Exploratory analysis of secondary outcome measures
The trial is not sufficiently powered to formally assess efficacy. However, exploratory analysis will be conducted on an intention to treat basis to compare treatment groups using ANOVA for parametric data, Kruskal-Wallis for ordinal data and Chi-squared for dichotomous outcomes. Further planned analyses including are detailed in the Statistical Analysis Plan (Additional file 5).
Health economic evaluation
A pilot health economic evaluation will be conducted to test the health economic methods for use in future definitive economic evaluations and feasibility of data collection and sensitivity of measures of health-related quality-of-life measures.
The primary health economic analysis will adopt an NHS and personal social services cost perspective in alignment with NICE guidance (2022) (24). Secondary analysis will incorporate a broader societal perspective to account for wider impacts of the stroke dysphagia, such as time lost from paid employment, and effects on families and friends.

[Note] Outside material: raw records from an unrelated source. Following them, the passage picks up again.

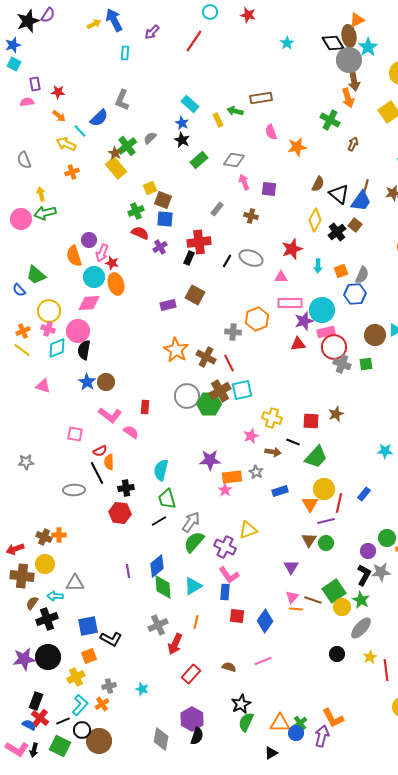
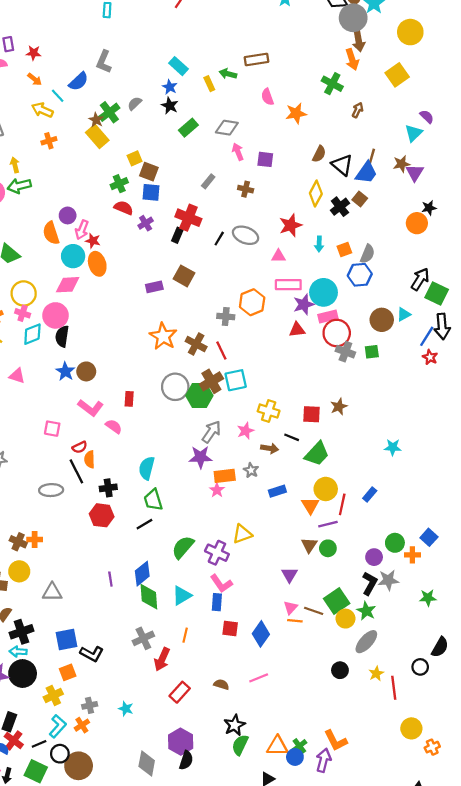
red cross: (199, 242) -> (188, 218), turned 30
gray arrow: (191, 522) -> (211, 432), moved
cyan arrow: (55, 596) -> (18, 652), moved

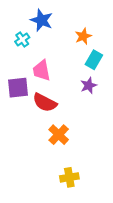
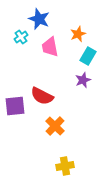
pink trapezoid: (42, 70) -> (50, 47), moved
purple square: (18, 88) -> (15, 106), moved

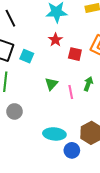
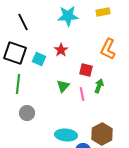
red star: (55, 40) -> (61, 50), moved
red square: (75, 54) -> (86, 70), moved

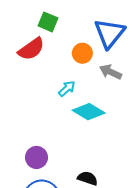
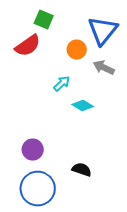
cyan diamond: (89, 112) -> (83, 106), size x0.7

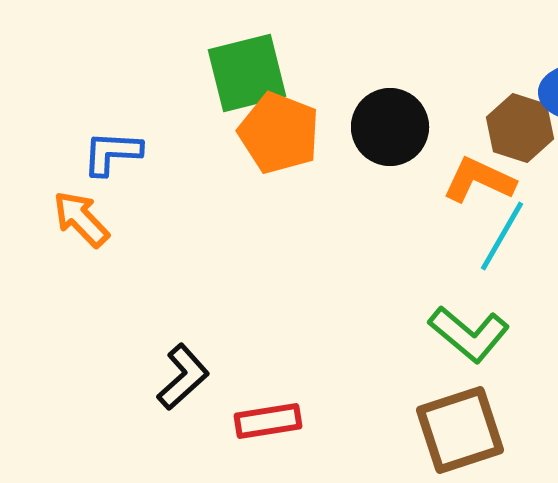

Data will be gathered using a purposively designed patient resource proforma, which patients will complete themselves. This tool will collect comprehensive data on all aspects of patient treatment and follow-up, including medication, equipment and supplies, inpatient and outpatient hospital visits, social care, primary and community care, time lost from work, and informal care.
Key collection points for resource use data are set for day 15, discharge, and day 90. Patient/carer diaries, distributed at hospital discharge, will be trialled to collect more accurate data on resource use, such as healthcare professional input, during data collection on day 90. Intervention-specific costs, including treatment (equipment), staff time, and staff training to deliver the intervention, will be recorded using intervention logs completed by the study team.
The outcome measure for the economic evaluation will be the number of QALYs (Quality Adjusted Life Years) based on a 90-day time horizon. The EQ-5D-5L questionnaire will be administered at baseline, day 15, and day 90.
An incremental approach will be applied across the three arms, calculating an incremental cost-effectiveness ratio (ICER) and incremental net monetary benefit. Cost Effectiveness Acceptability Curves (CEACs) will illustrate the probability of effectiveness relative to willingness to pay at the NICE threshold of £20-30k per QALY gained. Sensitivity analyses will examine key cost drivers.
Dissemination
Trial results will be written up and shared in academic journals, through conference presentations and through webinars for clinicians and patients, further dissemination will be informed by discussions with the PPI group.